Reporter: Ivana Wibisono, Siti Maghfirah | Editor: Dupla Kartini
JAKARTA. Wacana pemindahan Ibukota dari Jakarta kembali kencang bergulir. Padahal, wacana ini sejatinya sudah mencuat sejak pemerintahan kolonial Belanda, masa Orde Lama dan Orde Baru, bahkan era Presiden Susilo Bambang Yudhoyono.
Nah, Pemerintah Joko Widodo nampaknya mulai serius terhadap ide tersebut, mengingat kompleksitas masalah dan beban Jakarta semakin berat.
Badan Perencanaan Pembangunan Nasional (Bappenas) mengaji tiga provinsi sebagai alternatif ibukota baru, yakni Kalimantan Timur, Kalimantan Selatan dan Kalimantan Tengah.
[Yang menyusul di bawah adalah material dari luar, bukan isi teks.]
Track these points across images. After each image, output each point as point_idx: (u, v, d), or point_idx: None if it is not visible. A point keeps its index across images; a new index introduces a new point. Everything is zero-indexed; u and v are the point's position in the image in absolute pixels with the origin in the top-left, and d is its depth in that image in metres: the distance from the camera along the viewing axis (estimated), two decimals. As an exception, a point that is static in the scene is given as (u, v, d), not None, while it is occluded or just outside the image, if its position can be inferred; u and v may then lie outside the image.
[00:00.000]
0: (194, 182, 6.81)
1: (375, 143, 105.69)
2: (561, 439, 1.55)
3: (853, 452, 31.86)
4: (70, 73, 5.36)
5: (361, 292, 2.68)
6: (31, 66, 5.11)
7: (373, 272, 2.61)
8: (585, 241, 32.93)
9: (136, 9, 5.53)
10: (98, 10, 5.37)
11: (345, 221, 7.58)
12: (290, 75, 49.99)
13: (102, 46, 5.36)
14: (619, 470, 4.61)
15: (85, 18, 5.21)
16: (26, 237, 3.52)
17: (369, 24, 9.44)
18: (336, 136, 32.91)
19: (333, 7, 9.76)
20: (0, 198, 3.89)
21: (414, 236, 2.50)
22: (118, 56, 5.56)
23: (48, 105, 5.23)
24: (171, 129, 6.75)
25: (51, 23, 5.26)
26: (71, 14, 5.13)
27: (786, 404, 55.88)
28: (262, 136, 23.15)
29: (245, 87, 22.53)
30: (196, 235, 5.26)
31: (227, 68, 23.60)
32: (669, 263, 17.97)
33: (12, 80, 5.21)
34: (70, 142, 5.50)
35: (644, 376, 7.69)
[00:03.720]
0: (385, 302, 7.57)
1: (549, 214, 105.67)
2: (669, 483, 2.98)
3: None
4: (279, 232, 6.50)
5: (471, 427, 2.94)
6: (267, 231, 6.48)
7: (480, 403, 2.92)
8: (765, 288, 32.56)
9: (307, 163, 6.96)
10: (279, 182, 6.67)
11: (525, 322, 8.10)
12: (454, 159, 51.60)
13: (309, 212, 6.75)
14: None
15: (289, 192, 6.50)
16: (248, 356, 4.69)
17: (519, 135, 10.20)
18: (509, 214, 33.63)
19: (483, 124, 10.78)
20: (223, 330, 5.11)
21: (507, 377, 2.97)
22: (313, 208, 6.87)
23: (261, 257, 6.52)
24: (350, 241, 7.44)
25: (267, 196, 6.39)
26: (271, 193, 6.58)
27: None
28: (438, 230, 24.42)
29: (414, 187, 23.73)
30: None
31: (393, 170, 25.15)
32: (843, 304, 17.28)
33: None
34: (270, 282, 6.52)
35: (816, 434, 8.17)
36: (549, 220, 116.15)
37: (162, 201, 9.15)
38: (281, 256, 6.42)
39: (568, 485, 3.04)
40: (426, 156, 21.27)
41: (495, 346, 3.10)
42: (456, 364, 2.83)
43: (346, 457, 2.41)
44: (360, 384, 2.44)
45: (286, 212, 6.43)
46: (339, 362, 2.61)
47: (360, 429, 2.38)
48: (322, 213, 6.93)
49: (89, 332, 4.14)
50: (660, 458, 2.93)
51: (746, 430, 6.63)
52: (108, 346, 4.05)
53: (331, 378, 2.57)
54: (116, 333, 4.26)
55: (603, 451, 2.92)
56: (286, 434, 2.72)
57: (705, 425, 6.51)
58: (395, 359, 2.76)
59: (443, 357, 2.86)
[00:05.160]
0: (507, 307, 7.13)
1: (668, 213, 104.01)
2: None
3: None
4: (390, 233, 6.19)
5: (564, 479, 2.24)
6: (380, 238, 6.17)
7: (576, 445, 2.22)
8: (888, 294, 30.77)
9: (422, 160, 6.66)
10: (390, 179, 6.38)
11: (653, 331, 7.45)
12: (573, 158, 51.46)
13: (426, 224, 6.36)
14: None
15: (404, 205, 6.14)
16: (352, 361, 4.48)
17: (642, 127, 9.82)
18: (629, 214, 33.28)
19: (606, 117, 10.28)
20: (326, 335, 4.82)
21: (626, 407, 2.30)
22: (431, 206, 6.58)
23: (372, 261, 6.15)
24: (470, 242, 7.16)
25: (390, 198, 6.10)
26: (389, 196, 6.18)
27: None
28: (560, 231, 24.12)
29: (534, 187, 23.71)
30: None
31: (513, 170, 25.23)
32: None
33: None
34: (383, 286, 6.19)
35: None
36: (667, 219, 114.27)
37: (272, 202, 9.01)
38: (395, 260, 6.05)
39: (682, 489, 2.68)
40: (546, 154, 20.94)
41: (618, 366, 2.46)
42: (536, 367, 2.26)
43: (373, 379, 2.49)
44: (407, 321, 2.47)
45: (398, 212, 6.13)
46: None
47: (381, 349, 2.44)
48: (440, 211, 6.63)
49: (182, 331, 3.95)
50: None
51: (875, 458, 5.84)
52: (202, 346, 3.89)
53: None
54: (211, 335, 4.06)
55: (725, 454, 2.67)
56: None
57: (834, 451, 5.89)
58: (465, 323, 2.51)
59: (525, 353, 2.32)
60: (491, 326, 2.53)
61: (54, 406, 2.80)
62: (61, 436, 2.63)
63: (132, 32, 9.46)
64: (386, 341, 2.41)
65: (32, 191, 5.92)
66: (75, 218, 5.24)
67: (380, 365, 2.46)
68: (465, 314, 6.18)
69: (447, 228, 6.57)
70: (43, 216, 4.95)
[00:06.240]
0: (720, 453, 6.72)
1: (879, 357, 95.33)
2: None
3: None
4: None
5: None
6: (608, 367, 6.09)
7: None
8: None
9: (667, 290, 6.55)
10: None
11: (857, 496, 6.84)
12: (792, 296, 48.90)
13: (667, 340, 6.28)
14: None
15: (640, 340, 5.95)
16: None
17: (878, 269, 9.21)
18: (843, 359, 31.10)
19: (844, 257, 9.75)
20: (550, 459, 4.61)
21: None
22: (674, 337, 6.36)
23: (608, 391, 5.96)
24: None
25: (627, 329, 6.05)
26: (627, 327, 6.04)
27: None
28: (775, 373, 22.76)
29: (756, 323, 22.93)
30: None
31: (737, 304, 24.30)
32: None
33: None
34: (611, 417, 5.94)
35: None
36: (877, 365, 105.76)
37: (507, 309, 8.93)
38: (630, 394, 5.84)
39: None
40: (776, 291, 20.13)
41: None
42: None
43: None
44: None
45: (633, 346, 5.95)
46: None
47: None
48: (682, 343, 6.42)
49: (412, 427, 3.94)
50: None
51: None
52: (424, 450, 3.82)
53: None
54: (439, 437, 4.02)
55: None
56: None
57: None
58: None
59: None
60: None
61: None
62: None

Kota Palangkaraya digadang-gadang paling ideal. Alasannya, kota ini terbilang paling luas di Tanah Air dan relatif aman dari gempa bumi dan letusan gunung berapi. Sejak ditetapkan sebagai ibukota Kalimantan Tengah di tahun 1957, Presiden Soekarno kala itu merencanakan Palangkaraya sebagai Ibukota masa depan Indonesia.
Era Presiden Soeharto, selain Palangkara, Pak Harto ingin menjadikan Jonggol, Jawa Barat, sebagai pusat pemerintahan dan administrasi jika Jakarta tetap dipertahankan sebagai ibukota negara.
Berkaca dari Malaysia
Wacana pemindahan Ibukota memantik pro dan kontra. Siapa bakal diuntungkan? Sejumlah pelaku usaha masih menunggu kepastian rencana ini. Tapi, berkaca dari rencana Jonggol jadi ibukota, saat wacana itu bergulir banyak pihak memborong tanah di sana.
Meski rencana Jonggol menguap, kawasan itu kini berkembang pesat. Grup Ciputra misalnya, mengembangkan komplek perumahan Citra Indah Jonggol.
Sekretaris Jenderal Real Estat Indonesia Totok Lusida berharap, pemerintah komprehensif mengkaji opsi pemindahan ibukota. Selain proses lama, biayanya sangat besar. Pemerintah harus berkaca dari Malaysia yang memindahkan pusat pemerintahan dari Kuala Lumpur ke Putra Jaya. "Keramaian pindah? Belum tentu. Malaysia sudah menerapkan. Malam hari Putrajaya mati, ujarnya.
Tapi Justini Omas, Sekretaris Perusahaan PT Agung Podomoro Land Tbk, menilai, pasar properti akan berkembang jika kota di Kalimantan menjadi ibukota. "Sama seperti Jakarta, harga ikut meningkat levelnya ibukota," katanya.
Saat ini, emiten berkode APLN ini memiliki proyek apartemen di Balikpapan, yakni Borneo Bay City dan Borneo Bay Residences. Di kota ini, Agung Podomoro tengah membangun Plaza Balikpapan Trade Center, selain proyek hotel.
Sementara Lippo Group siap menambah landbank di calon ibukota. "Ada peluang bisnis baru di daerah, secara logika businessman pasti ke sana," kata Sekretaris Perusahaan Lippo Group Danang K Jati. Lippo mengoleksi sejumlah properti di Kalimantan, seperti pusat perbelanjaan hingga rumahsakit. Danang bilang, dalam waktu dekat akan menambah proyek, baik hotel, mal maupun real estat.
Direktur PT Ciputra Development Tbk Harun Hajadi menganggap, pemindahan ibukota ke Kalimantan memicu pertumbuhan dan pemerataan ekonomi di wilayah itu. "Ada baiknya civic center dengan pusat bisnis dipisah," jelasnya. Hanya, bisnis properti tidak bisa pindah begitu saja. Harus ada pertumbuhan ekonomi dan ditopang infrastruktur bagus.
Ciputra memiliki sejumlah proyek properti di Balikpapan dan Samarinda dengan luas lahan 200 hektare. "Target pendapatan di Kalimantan tahun ini sekitar Rp 400 miliar," ungkap Harun.